* **Work order**
If a record contains a picture, leave the picture out and reproduce everything else exactly.

* **The records**
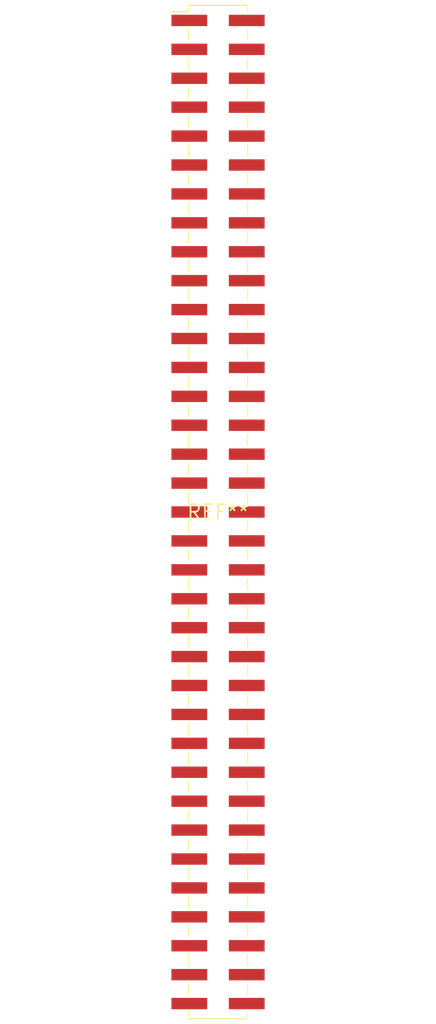
<source format=kicad_pcb>
(kicad_pcb (version 20240108) (generator pcbnew)

  (general
    (thickness 1.6)
  )

  (paper "A4")
  (layers
    (0 "F.Cu" signal)
    (31 "B.Cu" signal)
    (32 "B.Adhes" user "B.Adhesive")
    (33 "F.Adhes" user "F.Adhesive")
    (34 "B.Paste" user)
    (35 "F.Paste" user)
    (36 "B.SilkS" user "B.Silkscreen")
    (37 "F.SilkS" user "F.Silkscreen")
    (38 "B.Mask" user)
    (39 "F.Mask" user)
    (40 "Dwgs.User" user "User.Drawings")
    (41 "Cmts.User" user "User.Comments")
    (42 "Eco1.User" user "User.Eco1")
    (43 "Eco2.User" user "User.Eco2")
    (44 "Edge.Cuts" user)
    (45 "Margin" user)
    (46 "B.CrtYd" user "B.Courtyard")
    (47 "F.CrtYd" user "F.Courtyard")
    (48 "B.Fab" user)
    (49 "F.Fab" user)
    (50 "User.1" user)
    (51 "User.2" user)
    (52 "User.3" user)
    (53 "User.4" user)
    (54 "User.5" user)
    (55 "User.6" user)
    (56 "User.7" user)
    (57 "User.8" user)
    (58 "User.9" user)
  )

  (setup
    (pad_to_mask_clearance 0)
    (pcbplotparams
      (layerselection 0x00010fc_ffffffff)
      (plot_on_all_layers_selection 0x0000000_00000000)
      (disableapertmacros false)
      (usegerberextensions false)
      (usegerberattributes false)
      (usegerberadvancedattributes false)
      (creategerberjobfile false)
      (dashed_line_dash_ratio 12.000000)
      (dashed_line_gap_ratio 3.000000)
      (svgprecision 4)
      (plotframeref false)
      (viasonmask false)
      (mode 1)
      (useauxorigin false)
      (hpglpennumber 1)
      (hpglpenspeed 20)
      (hpglpendiameter 15.000000)
      (dxfpolygonmode false)
      (dxfimperialunits false)
      (dxfusepcbnewfont false)
      (psnegative false)
      (psa4output false)
      (plotreference false)
      (plotvalue false)
      (plotinvisibletext false)
      (sketchpadsonfab false)
      (subtractmaskfromsilk false)
      (outputformat 1)
      (mirror false)
      (drillshape 1)
      (scaleselection 1)
      (outputdirectory "")
    )
  )

  (net 0 "")

  (footprint "PinHeader_2x35_P2.54mm_Vertical_SMD" (layer "F.Cu") (at 0 0))

)

</source>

* **Result of the exercise**
<source format=kicad_pcb>
(kicad_pcb (version 20240108) (generator pcbnew)

  (general
    (thickness 1.6)
  )

  (paper "A4")
  (layers
    (0 "F.Cu" signal)
    (31 "B.Cu" signal)
    (32 "B.Adhes" user "B.Adhesive")
    (33 "F.Adhes" user "F.Adhesive")
    (34 "B.Paste" user)
    (35 "F.Paste" user)
    (36 "B.SilkS" user "B.Silkscreen")
    (37 "F.SilkS" user "F.Silkscreen")
    (38 "B.Mask" user)
    (39 "F.Mask" user)
    (40 "Dwgs.User" user "User.Drawings")
    (41 "Cmts.User" user "User.Comments")
    (42 "Eco1.User" user "User.Eco1")
    (43 "Eco2.User" user "User.Eco2")
    (44 "Edge.Cuts" user)
    (45 "Margin" user)
    (46 "B.CrtYd" user "B.Courtyard")
    (47 "F.CrtYd" user "F.Courtyard")
    (48 "B.Fab" user)
    (49 "F.Fab" user)
    (50 "User.1" user)
    (51 "User.2" user)
    (52 "User.3" user)
    (53 "User.4" user)
    (54 "User.5" user)
    (55 "User.6" user)
    (56 "User.7" user)
    (57 "User.8" user)
    (58 "User.9" user)
  )

  (setup
    (pad_to_mask_clearance 0)
    (pcbplotparams
      (layerselection 0x00010fc_ffffffff)
      (plot_on_all_layers_selection 0x0000000_00000000)
      (disableapertmacros false)
      (usegerberextensions false)
      (usegerberattributes false)
      (usegerberadvancedattributes false)
      (creategerberjobfile false)
      (dashed_line_dash_ratio 12.000000)
      (dashed_line_gap_ratio 3.000000)
      (svgprecision 4)
      (plotframeref false)
      (viasonmask false)
      (mode 1)
      (useauxorigin false)
      (hpglpennumber 1)
      (hpglpenspeed 20)
      (hpglpendiameter 15.000000)
      (dxfpolygonmode false)
      (dxfimperialunits false)
      (dxfusepcbnewfont false)
      (psnegative false)
      (psa4output false)
      (plotreference false)
      (plotvalue false)
      (plotinvisibletext false)
      (sketchpadsonfab false)
      (subtractmaskfromsilk false)
      (outputformat 1)
      (mirror false)
      (drillshape 1)
      (scaleselection 1)
      (outputdirectory "")
    )
  )

  (net 0 "")

  (footprint "PinHeader_2x35_P2.54mm_Vertical_SMD" (layer "F.Cu") (at 0 0))

)

</source>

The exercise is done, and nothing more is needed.